About this task -> In the article on the Vatican's response to Trump's election, what share of Catholics voted for Trump according to New York Times exit polls?

By Ann Marie Foley - 10 November, 2016
According to New York Times exit polls, Catholics overall voted 52 per cent for Trump and 45 per cent for Clinton.
The Vatican has expressed a hope that the newly elected American president, Donald Trump, will be guided by God to serve his country but also to promote peace and well-being in the world.
Secretary of State, Cardinal Pietro Parolin, was talking to journalists and Vatican Radio in Rome on Wednesday 9 November, and said he respected the will of the American people in their exercise of democracy.
“We send our congratulations to the new president,” he said, expressing the hope that his government “may bear real fruit”.
Cardinal Parolin said it was too soon to comment on issues such as immigration, as the views of presidential candidates often differ from their policies once they become president.
He assured President elect Trump “of our prayers that the Lord may enlighten and support him” in the service of his country, but also in the service of peace and well-being in the world.

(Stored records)
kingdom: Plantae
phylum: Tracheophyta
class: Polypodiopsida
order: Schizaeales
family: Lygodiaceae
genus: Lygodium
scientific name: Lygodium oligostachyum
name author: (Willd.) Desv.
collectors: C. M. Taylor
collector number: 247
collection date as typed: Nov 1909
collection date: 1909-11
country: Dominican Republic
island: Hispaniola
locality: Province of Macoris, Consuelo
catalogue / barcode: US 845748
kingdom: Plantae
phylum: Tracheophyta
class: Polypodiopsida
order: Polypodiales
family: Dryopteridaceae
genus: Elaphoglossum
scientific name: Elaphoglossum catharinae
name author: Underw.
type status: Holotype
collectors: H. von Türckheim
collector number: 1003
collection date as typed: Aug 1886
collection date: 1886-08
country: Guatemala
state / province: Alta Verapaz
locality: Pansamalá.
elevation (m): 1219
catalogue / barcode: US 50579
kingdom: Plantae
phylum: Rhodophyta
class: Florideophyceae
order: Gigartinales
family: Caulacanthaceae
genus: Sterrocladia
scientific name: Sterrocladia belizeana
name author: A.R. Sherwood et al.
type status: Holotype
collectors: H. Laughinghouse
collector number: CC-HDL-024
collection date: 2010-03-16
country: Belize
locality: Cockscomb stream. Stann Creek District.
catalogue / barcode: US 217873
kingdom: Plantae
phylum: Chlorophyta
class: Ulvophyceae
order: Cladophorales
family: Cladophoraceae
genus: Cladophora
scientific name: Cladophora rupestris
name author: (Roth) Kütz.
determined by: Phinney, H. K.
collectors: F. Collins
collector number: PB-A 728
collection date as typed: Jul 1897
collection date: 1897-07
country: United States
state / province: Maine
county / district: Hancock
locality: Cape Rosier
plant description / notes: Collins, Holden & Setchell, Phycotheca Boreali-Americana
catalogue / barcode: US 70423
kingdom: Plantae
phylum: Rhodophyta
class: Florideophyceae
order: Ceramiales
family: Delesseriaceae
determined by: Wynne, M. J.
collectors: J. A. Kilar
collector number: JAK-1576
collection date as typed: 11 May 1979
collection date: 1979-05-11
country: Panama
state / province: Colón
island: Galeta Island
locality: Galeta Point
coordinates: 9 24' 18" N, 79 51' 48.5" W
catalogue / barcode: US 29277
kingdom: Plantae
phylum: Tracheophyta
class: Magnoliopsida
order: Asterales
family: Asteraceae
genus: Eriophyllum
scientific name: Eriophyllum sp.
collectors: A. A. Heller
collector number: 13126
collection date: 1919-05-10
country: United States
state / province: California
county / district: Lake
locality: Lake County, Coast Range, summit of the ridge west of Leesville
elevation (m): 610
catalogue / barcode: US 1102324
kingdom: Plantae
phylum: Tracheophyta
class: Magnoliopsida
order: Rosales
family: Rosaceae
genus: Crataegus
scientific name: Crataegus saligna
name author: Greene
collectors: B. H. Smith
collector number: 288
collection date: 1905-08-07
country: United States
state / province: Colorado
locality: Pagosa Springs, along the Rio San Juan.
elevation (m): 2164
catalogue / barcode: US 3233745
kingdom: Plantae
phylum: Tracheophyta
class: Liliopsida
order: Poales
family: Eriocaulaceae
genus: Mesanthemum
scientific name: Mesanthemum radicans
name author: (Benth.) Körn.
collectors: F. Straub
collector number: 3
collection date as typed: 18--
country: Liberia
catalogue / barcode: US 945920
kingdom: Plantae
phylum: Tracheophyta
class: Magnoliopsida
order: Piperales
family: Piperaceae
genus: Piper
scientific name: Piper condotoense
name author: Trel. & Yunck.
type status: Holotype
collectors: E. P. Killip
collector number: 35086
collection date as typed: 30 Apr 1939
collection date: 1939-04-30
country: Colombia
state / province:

Solved problem -> 52 percent